A day before that agreement, the World Trade Organization backed the U.S. in a dispute with China over tire imports. The Wall Street Journal said the Obama administration invoked a “rarely used safeguard provision to protect against import surges” in what the paper described as “one of the biggest trade spats between the two countries in recent years.”
The Obama administration also has taken action in response to China “stealing” U.S. technology of “fighter jets” — contrary again to the impression left by the ad that Obama has done nothing.
The Romney campaign cites a report in the April 21, 2009, Wall Street Journal about a security breach of the computer systems containing information on the Joint Strike Fighter project, a weapon program under development by Lockheed Martin. The article, which appeared three months into the Obama administration, quotes unnamed former U.S. officials saying the cyber attacks on the weapons program “appear to have originated in China” and date to “at least as far back as 2007” during the Bush administration.
(We note, too, that the Romney ad displays the design drawings of the Joint Strike Fighter to illustrate the cyber attack, but the Associated Press reported that “no classified information about the military program was compromised” in the cyber attack on the project.)
So what has the Obama administration done about cyber attacks on computers containing sensitive national security information?
The 2009 Journal article noted that “the Bush administration planned to spend about $17 billion over several years on a new online-security initiative and the Obama administration has indicated it could expand on that.” Within six months of taking office, the Obama administration took steps to create the U.S. Cyber Command to deal with computer security threats at the Defense Department.
Separately, the Department of Homeland Security operates a system called Einstein 2 to protect non-defense government computers and is developing Einstein 3, the next generation of computer security. The Einstein security program is part of the Comprehensive National Cybersecurity Initiative established under the Bush administration in January 2008.
The administration and Congress are also currently engaged in a dispute over imposing stricter computer security standards on private defense contractors. The administration supports the Cybersecurity Act of 2011, a bill sponsored by Sen. Joe Lieberman of Connecticut and cosponsored by Republican Sen. Susan Collins of Maine. A majority of senators voted to bring the bill up for a floor vote, but it fell eight votes short of the 60 needed to advance.

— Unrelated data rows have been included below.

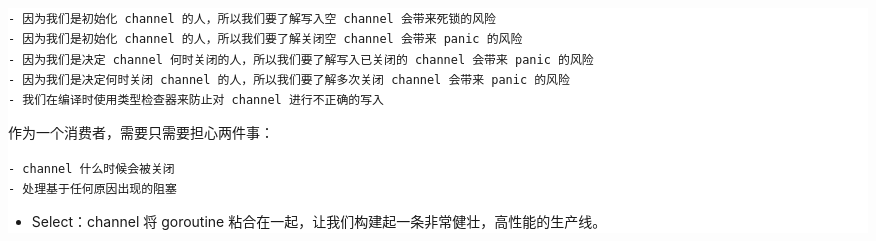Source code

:     - 因为我们是初始化 channel 的人，所以我们要了解写入空 channel 会带来死锁的风险
    - 因为我们是初始化 channel 的人，所以我们要了解关闭空 channel 会带来 panic 的风险
    - 因为我们是决定 channel 何时关闭的人，所以我们要了解写入已关闭的 channel 会带来 panic 的风险
    - 因为我们是决定何时关闭 channel 的人，所以我们要了解多次关闭 channel 会带来 panic 的风险
    - 我们在编译时使用类型检查器来防止对 channel 进行不正确的写入

  作为一个消费者，需要只需要担心两件事：

    - channel 什么时候会被关闭
    - 处理基于任何原因出现的阻塞

- Select：channel 将 goroutine 粘合在一起，让我们构建起一条非常健壮，高性能的生产线。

By now, you may be asking: What does cyber spying and intellectual property piracy have to do with Obama’s failure to label China a currency manipulator? Well, that’s the question we asked of the Romney campaign. We were told that labeling China a currency manipulator would send a clear signal to China that the U.S. is serious about unfair trade practices and that the U.S. would be “more likely to make progress across a range of issues.”
What’s clear to us, though, is that this Romney campaign ad mangles the facts and strains to blame the high U.S. unemployment rate on Obama’s policies toward China.